Problem — Locate the line that contains "200000 -> 228000" in the entries below, then repeat it and every following line through the line that contains "180000 -> 210000", exactly, and no others.

Provided entries —
[Start of Attachment]

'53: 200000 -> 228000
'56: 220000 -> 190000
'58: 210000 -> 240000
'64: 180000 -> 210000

[End of Attachment]
[Start of Attachment]

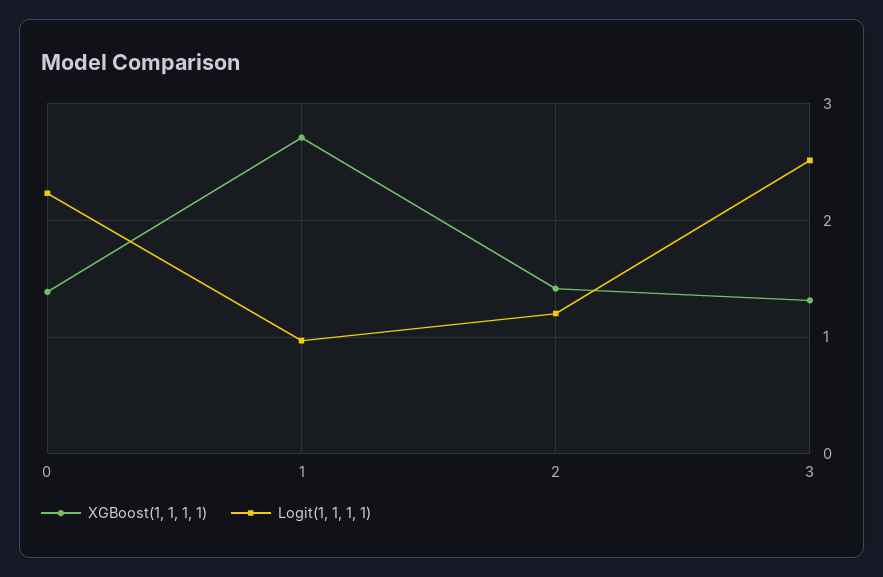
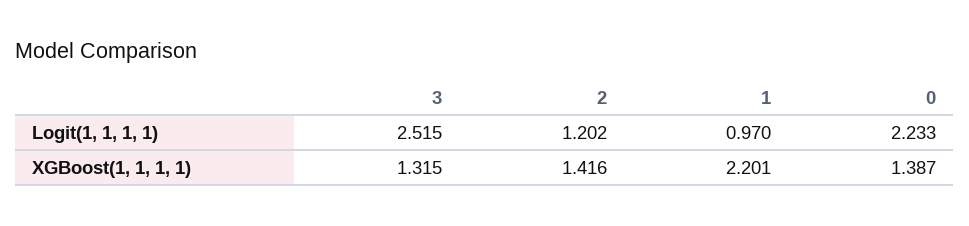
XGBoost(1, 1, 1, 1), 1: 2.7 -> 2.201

[End of Attachment]

Final answer —
'53: 200000 -> 228000
'56: 220000 -> 190000
'58: 210000 -> 240000
'64: 180000 -> 210000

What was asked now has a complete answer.